A putative mechanism by which bis-chalcone 4j is inducing ER stress in the neurospheres cells may be by directly increasing the number of misfolded proteins in the ER. Like curcumin, 4j is electrophilic. In fact, the presence of the pyridine ring between the two carbonyls makes the dienones more electrophilic, i.e., more reactive. Electrophiles (electron deficient) target electron rich nucleophiles such as side chains of the amino acids cysteine, histidine and lysine. One of the major modifications occurring in the ER is the formation of disulfide bonds, which stabilizes the newly formed protein [41]. It is possible that the reactive bis-chalcone is inducing ER stress by disrupting the formation of disulfide bonds between the thiol groups of the cysteine residues by forming a carbon-sulfur bond (Michael adduct formation). This disruption leads to an accumulation of unfolded proteins and, thus, ER stress similar to that of arylating quinones [42]. Additionally, it has been shown that GBM cells display a higher antioxidant capacity compared to normal cells, particularly higher level of Glutathione Reductase (GSR) and Glutathione (GSH) were detected [43]. Such elevated levels have been linked to the well-known GBM resistance to standard treatment with Temozolomide. It is then conceivable that the subtle chemical reactivity of our bis-chalcones could be targeting these antioxidants species (GSR, GSH), which would, in turn, lead to an increase in reactive oxygen species and, ultimately, ER stress [44].

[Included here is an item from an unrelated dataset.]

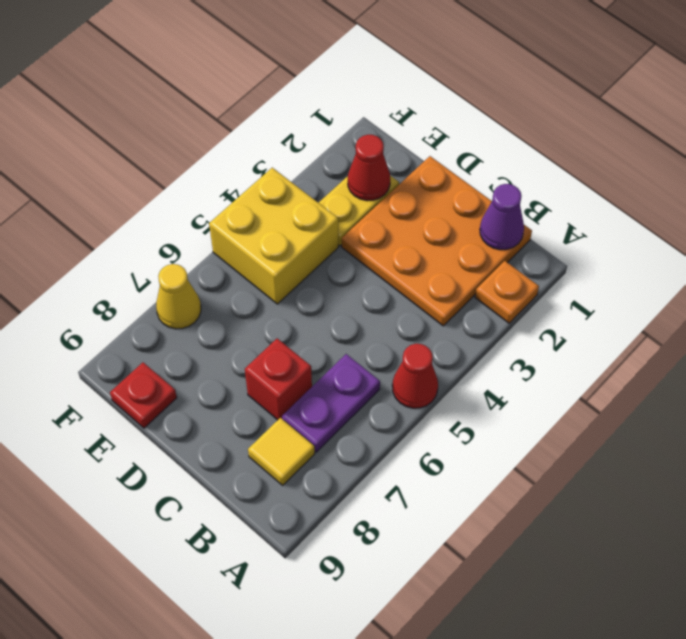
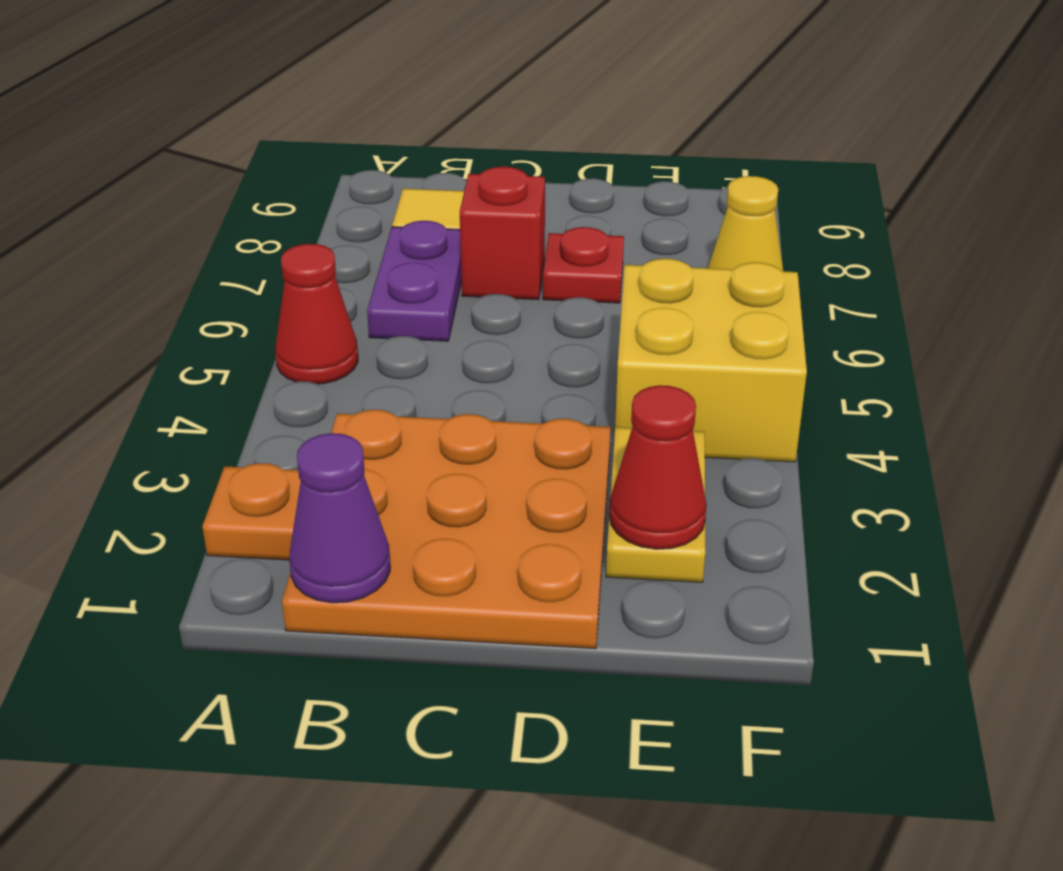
red plate E9 level 1 -> red plate D7 level 1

However, the induction of ER stress/UPR was observed only in the neurosphere cell lines and not the adherent cell line, Glio9. Drug connectivity analysis indicated that 4j might induce cell death in Glio9 similar to that of estrogen inhibition. One potential connection of the UPR to estrogen signaling is the IRE1/XBP1 signaling pathway. Activated IRE1 cleaves XBP1 mRNA leading to the translation of a highly active transcription factor. The estrogen receptor antagonist, fulvestrant, was demonstrated to downregulate the IRE1/XBP1 signaling pathway in prolactinoma cells [45]. Conversely, Minchenko et al. recently demonstrated that IRE1 inhibition modulates the expression of genes encoding estrogen related proteins in glioma cells [46]. Recent data supports a role for IRE1/XBP1 in glioblastoma development and progression and as such a promising therapeutic target [47,48]. Glio9 was derived from a recurrent tumor, previously treated with both chemotherapy and radiation; therefore, it is not inconceivable that these cells would respond differently compared to cells generated from naive tumors. Regardless, our bis-chalcones, in particular 4j, induced robust cell death in all GSC lines examined. Moreover, our analogs obey Lipinski’s rule of 5, an important “benchmark test” in drug development, suggesting the likely oral bioavailability of such compounds [49]. Our encouraging results support 4j as a potential therapeutic lead for the development of a novel drug for the treatment of this deadly disease.
4. Materials and Methods
4.1. Chemistry
All reagents were obtained from Sigma-Aldrich (St. Louis, MO, USA) and were used directly without further purification. 1H- and 13C-NMR spectra were recorded at 500 and 125 MHz on Bruker. The spectra were referenced to the residual protonated solvents. Abbreviations such as s, d, t, m, br, and dd used in the description denote singlet, doublet, triplet, multiplet, broad, and double doublet, respectively. The chemical shifts and coupling constants were reported in parts per million (ppm) and hertz (Hz), respectively. High-resolution mass spectra were obtained on Bruker micrOTO-Q II mass spectrometer (Bruker, Billerica, MA, USA). The NMR and mass spectrometry data for the synthesized compounds are provided in the supplemental document. All intermediate and final products were monitored by thin layer chromatography (TLC) on 250 μm silica plates. Where applicable, the compounds were recrystallized from the proper solvent or purified by flash column chromatography on silica gel (200–300 mesh) with ethyl acetate/hexanes (1:1) as eluant.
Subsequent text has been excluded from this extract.